Before moving into Loop 2, we must remember that we want our model to be trained only on the training set, which is under the `train` folder in the dataset. So we check if we want to train the model (through the `to_be_trained` variable) and check if "train" is in the path to the ;label we're currently iterating through. If yes, we move onto **Loop 2**.

Once, we're in **Loop 2**, I think the following happens:

* When `sub_folder` corresponds to the `train` folder, I expect `label` to correspond to the *Level 2A* split
    * `label` will be `Fight` on one iteration and `NonFight` on the other
* When `sub_folder` corresponds to the `val` folder, I expect `label` to correspond to the *Level 2B* split
    * As before, `label` will be `Fight` on one iteration and `NonFight` on the other

Then comes **Loop 3** – this one's fairly simple. In **Loop 2**, we selected the videos through the statement `videos = glob.glob(label + "/.avi")` and now, we iterate through all the paths in each of the `Fight` and `NonFight` folders, one at a time. This `for` loop will run many as times as there are individual examples in either `Fight`/`NonFight`, depending upon which iteration and which `sub_folder` we're in. All the paths to the videos will now be added to the instance variable `self.paths`.
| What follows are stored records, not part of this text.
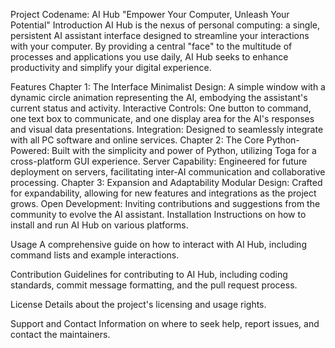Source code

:Project Codename: AI Hub
"Empower Your Computer, Unleash Your Potential"
Introduction
AI Hub is the nexus of personal computing: a single, persistent AI assistant interface designed to streamline your interactions with your computer. By providing a central "face" to the multitude of processes and applications you use daily, AI Hub seeks to enhance productivity and simplify your digital experience.

Features
Chapter 1: The Interface
Minimalist Design: A simple window with a dynamic circle animation representing the AI, embodying the assistant's current status and activity.
Interactive Controls: One button to command, one text box to communicate, and one display area for the AI's responses and visual data presentations.
Integration: Designed to seamlessly integrate with all PC software and online services.
Chapter 2: The Core
Python-Powered: Built with the simplicity and power of Python, utilizing Toga for a cross-platform GUI experience.
Server Capability: Engineered for future deployment on servers, facilitating inter-AI communication and collaborative processing.
Chapter 3: Expansion and Adaptability
Modular Design: Crafted for expandability, allowing for new features and integrations as the project grows.
Open Development: Inviting contributions and suggestions from the community to evolve the AI assistant.
Installation
Instructions on how to install and run AI Hub on various platforms.

Usage
A comprehensive guide on how to interact with AI Hub, including command lists and example interactions.

Contribution
Guidelines for contributing to AI Hub, including coding standards, commit message formatting, and the pull request process.

License
Details about the project's licensing and usage rights.

Support and Contact
Information on where to seek help, report issues, and contact the maintainers.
## **The `__len__` function**

* The `__len__` function can be called without the dot notation too, by passing the instance of `CustomImageDataset` as an argument.

We return the number of videos we have (`len(self.paths)` returns the number of paths we have in our training set, which is the number of videos we have) multipled by the number of frames in each video. So, the `__len__` function essentially returns the number of frames our training set has.
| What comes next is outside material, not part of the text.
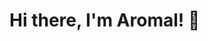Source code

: #                                                                                                                                Hi there, I'm Aromal! 👋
## **The `__getItem__` function**

* The `__getItem__` function takes in one argument, `frame_index`. This can be anywhere between 0 and len(Instance of CustomImageDataset).

* In case `__getItem__` is not called using dot notation, it would take in two arguments, one being an instance of `CustomImageDataset` and another being `frame_index`, as discussed above.

For the `__getItem__` function, we return a frame a specific video along with the label of the video. The operation to calculate `video_index` helps us figure out which video we're talking about, while the operation to compute `frame_index_inside_video` helps us figure out the required frame's index inside the video.

`read_video()` converts the abovementioned video to a tensor – the first channel in the tensor actually corresponds to the frames in the video. We index into this using `frame_index_inside_video`, and store the requisite frame in `frame_image`. Additionally, since we need to return the label of the video sample as well, we initialize boolean variable `label` to store this data. 

We compute this using the expression we used since the statement `"Fight" in video_path` would also be true given the fact that both `"Fight"` and `"NonFight"` have the word `"Fight"` in them.

Then, we return `frame_image` and `label`.